Travelling the world today is a totally different experience to how it must have been in previous decades. The idea of getting away from it all to an isolated corner of the globe is now becoming a memory for most travellers, many of whom would definitely remember to pack their smartphones, but might find themselves forgetting their toothbrushes.
Social networks have enhanced the ‘connectivity’ inherent in modern travel, especially for those who now make a living simply from touring the world and blogging about it. Writers are far less likely to be sent away to write a book about a destination than they are to record their adventures and post them online in real time for legions of adventure travel enthusiasts that follow their travels. Book sales are on the decline – the number of blogs out there is growing with alacrity every day.
Does this alter our ability to appreciate the great places of the world, and if so, how? Do we find ourselves looking at the world through a view-finder more often than not? Are we sacrificing our real-world experiences for the sake of our Facebook friends? Or are we bringing these places nearer to those who are interested in travel, sharing the experience of travelling to foreign lands and promoting something worthwhile? Sometimes I think I’d rather read about a fascinating recent trip to Syria and enjoy a few pictures of the journey than read about the misery served up in our daily news broadcasts.
Sometimes one is forced to put the camera away and just live the experience as it happens. The pictures in this post were taken during a sandstorm at Giza, the very first time that I’d had the privilege of seeing these famous landmarks up close. Clearly it wasn’t the greatest day for sightseeing! The photos I got will never express this, but the sandstorm enhanced the sense of mystery surrounding these monuments, and made their otherworldly shapes and immense size even more impressive.

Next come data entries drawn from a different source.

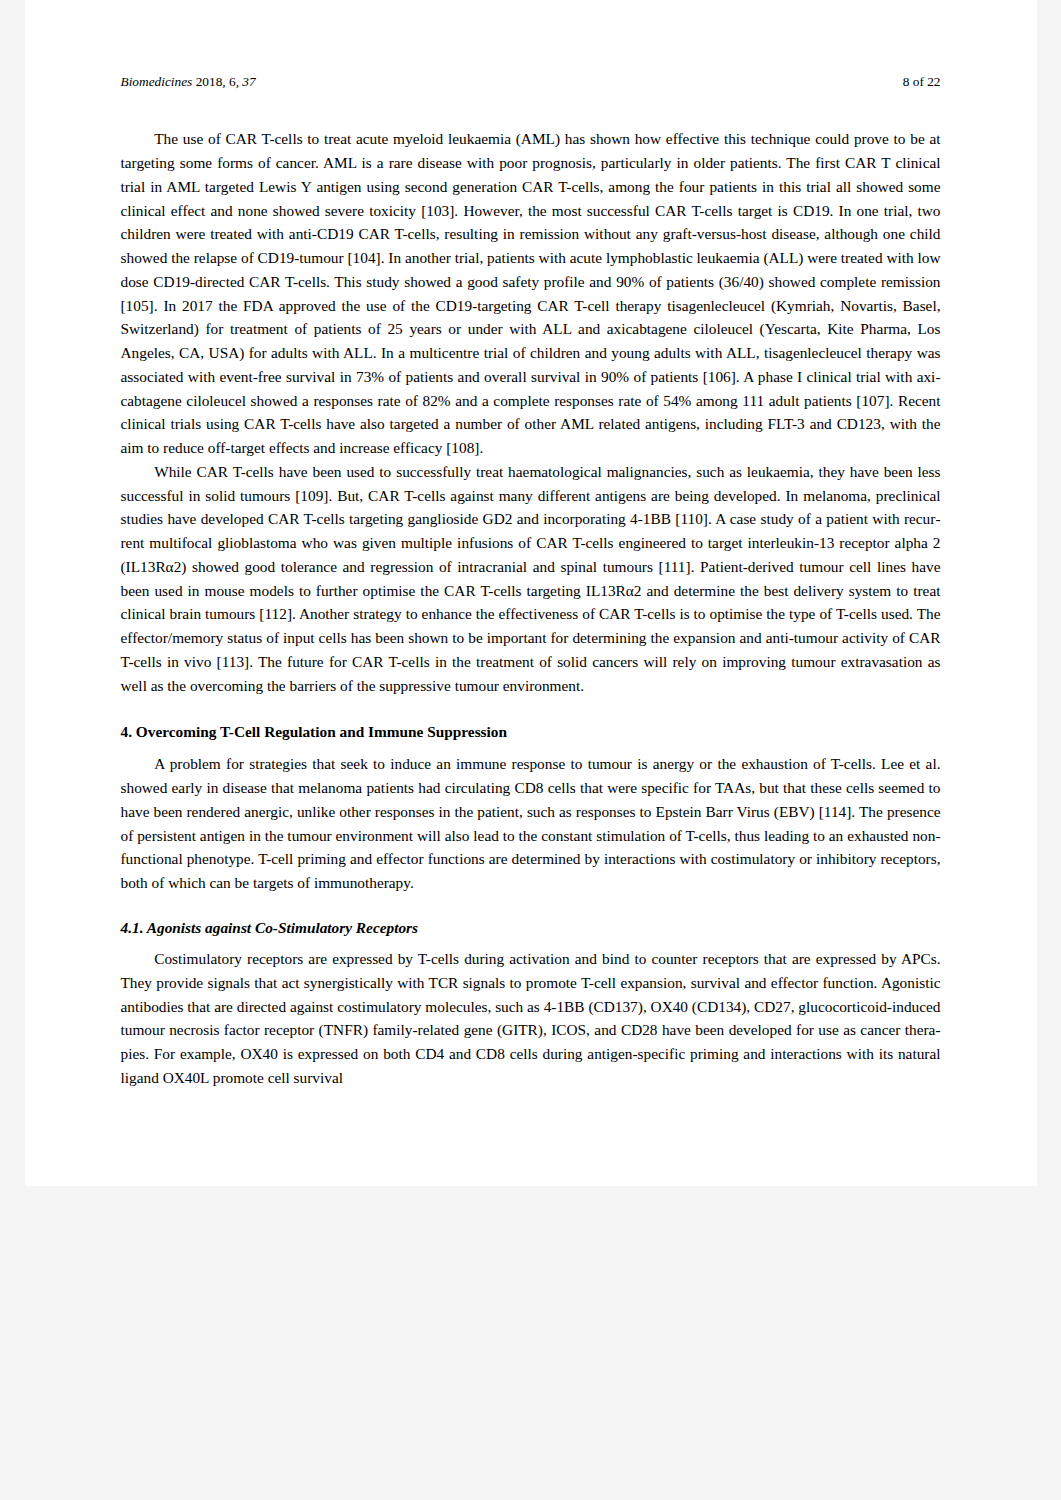Biomedicines 2018, 6, 37 8 of 22
The use of CAR T-cells to treat acute myeloid leukaemia (AML) has shown how effective this technique could prove to be at targeting some forms of cancer. AML is a rare disease with poor prognosis, particularly in older patients. The first CAR T clinical trial in AML targeted Lewis Y antigen using second generation CAR T-cells, among the four patients in this trial all showed some clinical effect and none showed severe toxicity [103]. However, the most successful CAR T-cells target is CD19. In one trial, two children were treated with anti-CD19 CAR T-cells, resulting in remission without any graft-versus-host disease, although one child showed the relapse of CD19-tumour [104]. In another trial, patients with acute lymphoblastic leukaemia (ALL) were treated with low dose CD19-directed CAR T-cells. This study showed a good safety profile and 90% of patients (36/40) showed complete remission [105]. In 2017 the FDA approved the use of the CD19-targeting CAR T-cell therapy tisagenlecleucel (Kymriah, Novartis, Basel, Switzerland) for treatment of patients of 25 years or under with ALL and axicabtagene ciloleucel (Yescarta, Kite Pharma, Los Angeles, CA, USA) for adults with ALL. In a multicentre trial of children and young adults with ALL, tisagenlecleucel therapy was associated with event-free survival in 73% of patients and overall survival in 90% of patients [106]. A phase I clinical trial with axicabtagene ciloleucel showed a responses rate of 82% and a complete responses rate of 54% among 111 adult patients [107]. Recent clinical trials using CAR T-cells have also targeted a number of other AML related antigens, including FLT-3 and CD123, with the aim to reduce off-target effects and increase efficacy [108].
While CAR T-cells have been used to successfully treat haematological malignancies, such as leukaemia, they have been less successful in solid tumours [109]. But, CAR T-cells against many different antigens are being developed. In melanoma, preclinical studies have developed CAR T-cells targeting ganglioside GD2 and incorporating 4-1BB [110]. A case study of a patient with recurrent multifocal glioblastoma who was given multiple infusions of CAR T-cells engineered to target interleukin-13 receptor alpha 2 (IL13Rα2) showed good tolerance and regression of intracranial and spinal tumours [111]. Patient-derived tumour cell lines have been used in mouse models to further optimise the CAR T-cells targeting IL13Rα2 and determine the best delivery system to treat clinical brain tumours [112]. Another strategy to enhance the effectiveness of CAR T-cells is to optimise the type of T-cells used. The effector/memory status of input cells has been shown to be important for determining the expansion and anti-tumour activity of CAR T-cells in vivo [113]. The future for CAR T-cells in the treatment of solid cancers will rely on improving tumour extravasation as well as the overcoming the barriers of the suppressive tumour environment.
4. Overcoming T-Cell Regulation and Immune Suppression
A problem for strategies that seek to induce an immune response to tumour is anergy or the exhaustion of T-cells. Lee et al. showed early in disease that melanoma patients had circulating CD8 cells that were specific for TAAs, but that these cells seemed to have been rendered anergic, unlike other responses in the patient, such as responses to Epstein Barr Virus (EBV) [114]. The presence of persistent antigen in the tumour environment will also lead to the constant stimulation of T-cells, thus leading to an exhausted non-functional phenotype. T-cell priming and effector functions are determined by interactions with costimulatory or inhibitory receptors, both of which can be targets of immunotherapy.
4.1. Agonists against Co-Stimulatory Receptors
Costimulatory receptors are expressed by T-cells during activation and bind to counter receptors that are expressed by APCs. They provide signals that act synergistically with TCR signals to promote T-cell expansion, survival and effector function. Agonistic antibodies that are directed against costimulatory molecules, such as 4-1BB (CD137), OX40 (CD134), CD27, glucocorticoid-induced tumour necrosis factor receptor (TNFR) family-related gene (GITR), ICOS, and CD28 have been developed for use as cancer therapies. For example, OX40 is expressed on both CD4 and CD8 cells during antigen-specific priming and interactions with its natural ligand OX40L promote cell survival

Faraway destinations are now closer than ever thanks to the technology that our gadgets are endowed with, and we think that’s a great thing. It means that we’re more in touch and that the places we aspire to travel to are more accessible. But it’s also about a balance between connecting the wider world around you through the tools at your disposal, and remembering to appreciate what’s right in front of you. Every now and then, don’t forget to take a deep breath, turn off your camera, your smartphone, your laptop and your electric toothbrush, and just enjoy the view.